— Task requirements —
Below are lines of records; copy exactly those from the one containing "Unit) to select." through the one containing "4,1,4,$2,$3,$4,$5,$6,$7,$8,$9,$2,$3,0*", leaving the pictures behind.

───── Exercise inputs

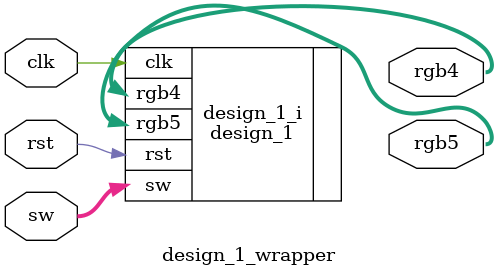
<source format=v>
`timescale 1 ps / 1 ps

module design_1_wrapper
   (clk,
    rgb4,
    rgb5,
    rst,
    sw);
  input clk;
  output [2:0]rgb4;
  output [2:0]rgb5;
  input rst;
  input [1:0]sw;

  wire clk;
  wire [2:0]rgb4;
  wire [2:0]rgb5;
  wire rst;
  wire [1:0]sw;

  design_1 design_1_i
       (.clk(clk),
        .rgb4(rgb4),
        .rgb5(rgb5),
        .rst(rst),
        .sw(sw));
endmodule

</source>
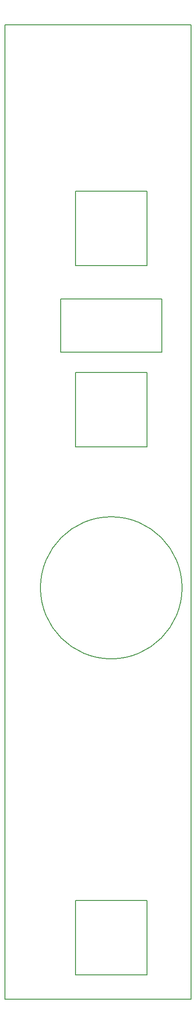
<source format=gbr>
G04 #@! TF.FileFunction,Profile,NP*
%FSLAX46Y46*%
G04 Gerber Fmt 4.6, Leading zero omitted, Abs format (unit mm)*
G04 Created by KiCad (PCBNEW 4.0.4+e1-6308~48~ubuntu14.04.1-stable) date Thu Sep  7 12:28:42 2017*
%MOMM*%
%LPD*%
G01*
G04 APERTURE LIST*
%ADD10C,0.100000*%
%ADD11C,0.150000*%
G04 APERTURE END LIST*
D10*
D11*
X110500000Y-51500000D02*
X110600000Y-51500000D01*
X110500000Y-61500000D02*
X110500000Y-51500000D01*
X129500000Y-61500000D02*
X110500000Y-61500000D01*
X129500000Y-51500000D02*
X129500000Y-61500000D01*
X110500000Y-51500000D02*
X129500000Y-51500000D01*
X113284000Y-178435000D02*
X113284000Y-164465000D01*
X126746000Y-178435000D02*
X113284000Y-178435000D01*
X126746000Y-164465000D02*
X126746000Y-178435000D01*
X113284000Y-164465000D02*
X126746000Y-164465000D01*
X113284000Y-65278000D02*
X113284000Y-79248000D01*
X126746000Y-79248000D02*
X113284000Y-79248000D01*
X126746000Y-65278000D02*
X126746000Y-79248000D01*
X113284000Y-65278000D02*
X126746000Y-65278000D01*
X113284000Y-45212000D02*
X113284000Y-31242000D01*
X126746000Y-45212000D02*
X113284000Y-45212000D01*
X126746000Y-31242000D02*
X126746000Y-45212000D01*
X113284000Y-31242000D02*
X126746000Y-31242000D01*
X133335000Y-105750000D02*
G75*
G03X133335000Y-105750000I-13335000J0D01*
G01*
X100000000Y-183000000D02*
X100000000Y0D01*
X135000000Y-183000000D02*
X100000000Y-183000000D01*
X135000000Y0D02*
X135000000Y-183000000D01*
X100000000Y0D02*
X135000000Y0D01*
M02*

</source>
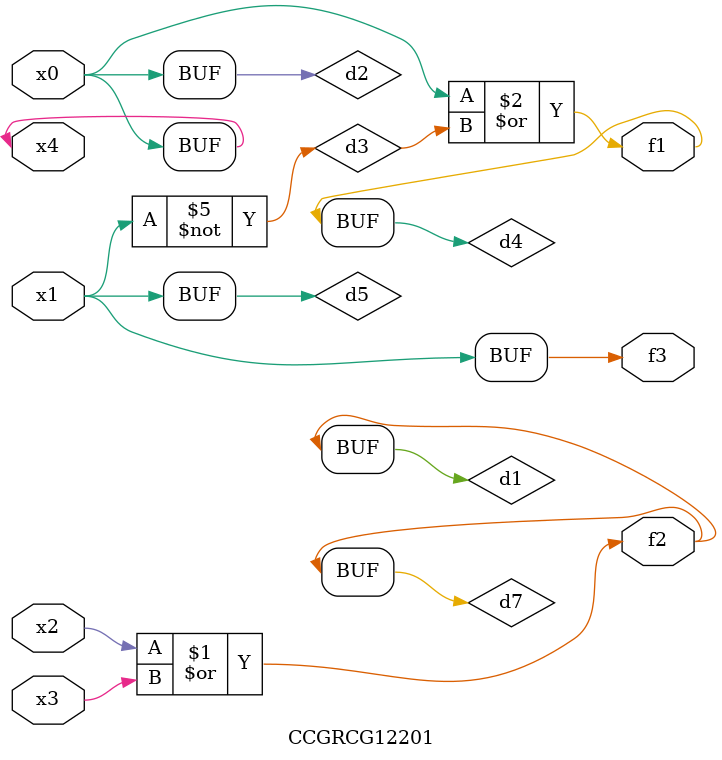
<source format=v>
module CCGRCG12201(
	input x0, x1, x2, x3, x4,
	output f1, f2, f3
);

	wire d1, d2, d3, d4, d5, d6, d7;

	or (d1, x2, x3);
	buf (d2, x0, x4);
	not (d3, x1);
	or (d4, d2, d3);
	not (d5, d3);
	nand (d6, d1, d3);
	or (d7, d1);
	assign f1 = d4;
	assign f2 = d7;
	assign f3 = d5;
endmodule

</source>
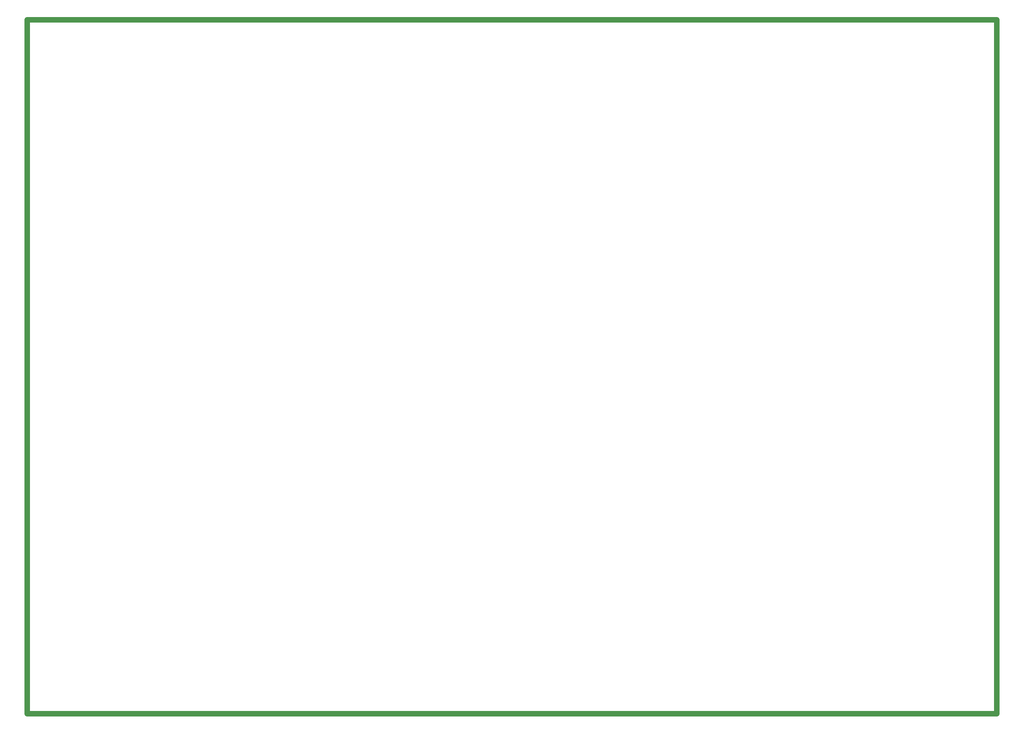
<source format=gko>
G04 Layer_Color=16711935*
%FSLAX44Y44*%
%MOMM*%
G71*
G01*
G75*
%ADD12C,1.0000*%
D12*
X245000Y1450000D02*
Y1500000D01*
Y1445000D02*
Y1455000D01*
X2025000Y225000D02*
Y1500000D01*
X245000D02*
X2025000D01*
X245000Y225000D02*
X2025000D01*
X245000D02*
Y1445000D01*
M02*

</source>
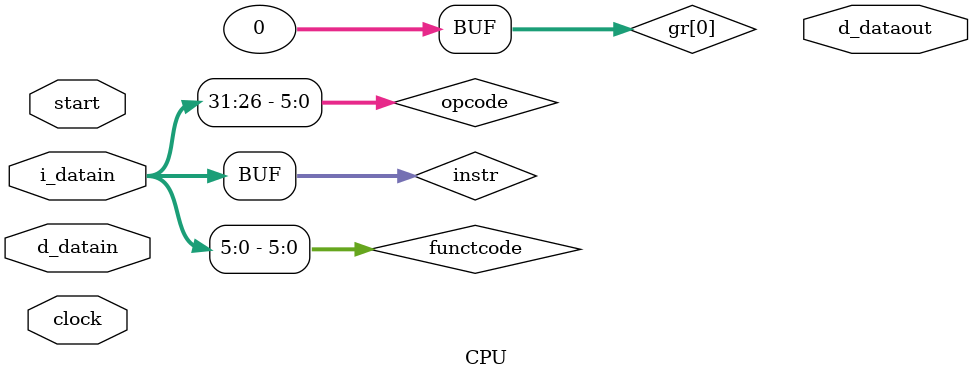
<source format=v>
`timescale 1ns / 1ps


module CPU(
    input wire clock,
    input wire start,
    input [31:0] i_datain,
    input wire [31:0] d_datain,
    output wire [31:0] d_dataout
    );

    reg [31:0]gr[7:0];//[31:0]for 32bit MIPS processor
    reg [15:0]pc = 32'h00000000;

    reg [31:0]instr;
    reg [31:0]reg_A;
    reg [31:0]reg_B;
    reg [31:0]reg_C;
    reg [31:0]reg_C1;

    reg [5:0]opcode;
    reg [5:0]functcode;

always @(start)
    begin
        gr[0] = 32'h0000_0000;
    end

//sequential logic
always @(posedge clock)
	begin
        //pc
        pc <= pc + 32'h00000004;
        //Use if sentences to implement the multiplexier
    end

//combinational logic
always @(pc)
    begin
        instr = i_datain;
        //About Project 3
        //control unit
        opcode = instr[31:26];
        functcode = instr[5:0];
        //Please set the ALUControl with your own code.

        //reg_A and reg_B
        //lw
        if (opcode == 6'b100011)
        begin
            reg_A = gr[instr[25:21]];
            reg_B = instr[15:0];//sign extension of imm number
        end

        //R-type instruction (add etc.)
        else if (opcode == 6'b000000)
        begin
            reg_A = gr[instr[25:21]];
            reg_B = gr[instr[20:16]];
        end
        //You should do extension of this part of code with the ALU you have finished in project 3.

        //reg_C
        //lw, add, etc.
        if (opcode == 6'b100011 || opcode == 6'b000000)//Use ALUControl here after changing the control unit's code.
        reg_C = reg_A + reg_B;

        //reg_C1(Result)
        //lw, add, etc.
        if (opcode == 6'b100011)
        begin
            reg_C1 = d_datain[31:0];
        end
        //add, etc.
        else if (opcode == 6'b000000)
            reg_C1 = reg_C;
        
        //write back to general registers
        if (opcode == 6'b100011)
            gr[instr[20:16]] = reg_C1;
        else if (opcode == 6'b000000)
            gr[instr[15:11]] = reg_C1;
        //Use the RegWrite(Output of Ctrl Unit) to select.

    end


endmodule
                

</source>
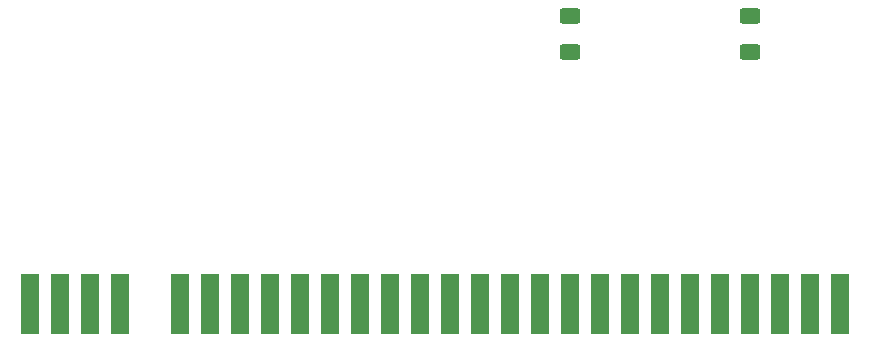
<source format=gbr>
%TF.GenerationSoftware,KiCad,Pcbnew,6.0.0-d3dd2cf0fa~116~ubuntu20.04.1*%
%TF.CreationDate,2022-02-13T01:33:04+01:00*%
%TF.ProjectId,addon-edge-rpi-i2s-pmod,6164646f-6e2d-4656-9467-652d7270692d,0.41*%
%TF.SameCoordinates,Original*%
%TF.FileFunction,Paste,Top*%
%TF.FilePolarity,Positive*%
%FSLAX46Y46*%
G04 Gerber Fmt 4.6, Leading zero omitted, Abs format (unit mm)*
G04 Created by KiCad (PCBNEW 6.0.0-d3dd2cf0fa~116~ubuntu20.04.1) date 2022-02-13 01:33:04*
%MOMM*%
%LPD*%
G01*
G04 APERTURE LIST*
G04 Aperture macros list*
%AMRoundRect*
0 Rectangle with rounded corners*
0 $1 Rounding radius*
0 $2 $3 $4 $5 $6 $7 $8 $9 X,Y pos of 4 corners*
0 Add a 4 corners polygon primitive as box body*
4,1,4,$2,$3,$4,$5,$6,$7,$8,$9,$2,$3,0*
0 Add four circle primitives for the rounded corners*
1,1,$1+$1,$2,$3*
1,1,$1+$1,$4,$5*
1,1,$1+$1,$6,$7*
1,1,$1+$1,$8,$9*
0 Add four rect primitives between the rounded corners*
20,1,$1+$1,$2,$3,$4,$5,0*
20,1,$1+$1,$4,$5,$6,$7,0*
20,1,$1+$1,$6,$7,$8,$9,0*
20,1,$1+$1,$8,$9,$2,$3,0*%
G04 Aperture macros list end*
%ADD10R,1.524000X5.080000*%
%ADD11RoundRect,0.250000X0.625000X-0.400000X0.625000X0.400000X-0.625000X0.400000X-0.625000X-0.400000X0*%
G04 APERTURE END LIST*
D10*
%TO.C,EDGE1*%
X124460000Y-142240000D03*
X127000000Y-142240000D03*
X129540000Y-142240000D03*
X132080000Y-142240000D03*
X137160000Y-142240000D03*
X139700000Y-142240000D03*
X142240000Y-142240000D03*
X144780000Y-142240000D03*
X147320000Y-142240000D03*
X149860000Y-142240000D03*
X152400000Y-142240000D03*
X154940000Y-142240000D03*
X157480000Y-142240000D03*
X160020000Y-142240000D03*
X162560000Y-142240000D03*
X165100000Y-142240000D03*
X167640000Y-142240000D03*
X170180000Y-142240000D03*
X172720000Y-142240000D03*
X175260000Y-142240000D03*
X177800000Y-142240000D03*
X180340000Y-142240000D03*
X182880000Y-142240000D03*
X185420000Y-142240000D03*
X187960000Y-142240000D03*
X190500000Y-142240000D03*
X193040000Y-142240000D03*
%TD*%
D11*
%TO.C,R1*%
X170180000Y-120930000D03*
X170180000Y-117830000D03*
%TD*%
%TO.C,R2*%
X185420000Y-120930000D03*
X185420000Y-117830000D03*
%TD*%
M02*

</source>
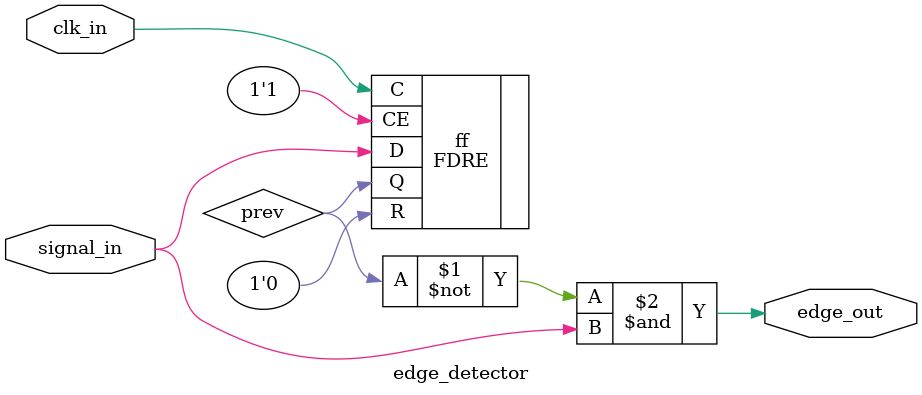
<source format=v>
`timescale 1ns / 1ps

module edge_detector
(
    input clk_in,
    input signal_in,
    
    output edge_out
);
    
    wire prev;
    
    FDRE ff (.R(1'b0), .C(clk_in), .CE(1'b1), .Q(prev), .D(signal_in));
    
    assign edge_out = ~prev & signal_in;
    
endmodule
</source>
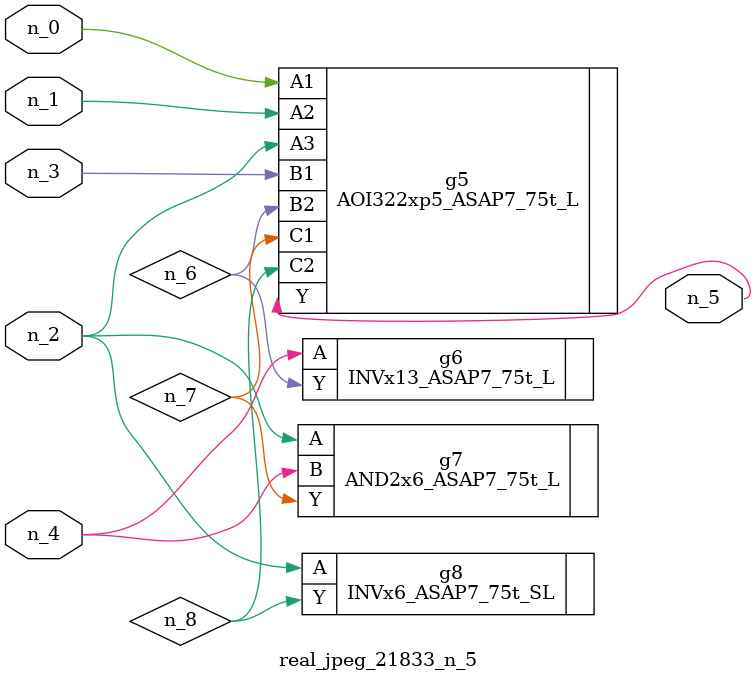
<source format=v>
module real_jpeg_21833_n_5 (n_4, n_0, n_1, n_2, n_3, n_5);

input n_4;
input n_0;
input n_1;
input n_2;
input n_3;

output n_5;

wire n_8;
wire n_6;
wire n_7;

AOI322xp5_ASAP7_75t_L g5 ( 
.A1(n_0),
.A2(n_1),
.A3(n_2),
.B1(n_3),
.B2(n_6),
.C1(n_7),
.C2(n_8),
.Y(n_5)
);

AND2x6_ASAP7_75t_L g7 ( 
.A(n_2),
.B(n_4),
.Y(n_7)
);

INVx6_ASAP7_75t_SL g8 ( 
.A(n_2),
.Y(n_8)
);

INVx13_ASAP7_75t_L g6 ( 
.A(n_4),
.Y(n_6)
);


endmodule
</source>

──────────

— Answer for this exercise —
        //Use the RegWrite(Output of Ctrl Unit) to select.

    end


endmodule
                

</source>
<source format=gbr>
%TF.GenerationSoftware,KiCad,Pcbnew,6.0.0-d3dd2cf0fa~116~ubuntu20.04.1*%
%TF.CreationDate,2022-02-13T01:33:04+01:00*%
%TF.ProjectId,addon-edge-rpi-i2s-pmod,6164646f-6e2d-4656-9467-652d7270692d,0.41*%
%TF.SameCoordinates,Original*%
%TF.FileFunction,Paste,Top*%
%TF.FilePolarity,Positive*%
%FSLAX46Y46*%
G04 Gerber Fmt 4.6, Leading zero omitted, Abs format (unit mm)*
G04 Created by KiCad (PCBNEW 6.0.0-d3dd2cf0fa~116~ubuntu20.04.1) date 2022-02-13 01:33:04*
%MOMM*%
%LPD*%
G01*
G04 APERTURE LIST*
G04 Aperture macros list*
%AMRoundRect*
0 Rectangle with rounded corners*
0 $1 Rounding radius*
0 $2 $3 $4 $5 $6 $7 $8 $9 X,Y pos of 4 corners*
0 Add a 4 corners polygon primitive as box body*
4,1,4,$2,$3,$4,$5,$6,$7,$8,$9,$2,$3,0*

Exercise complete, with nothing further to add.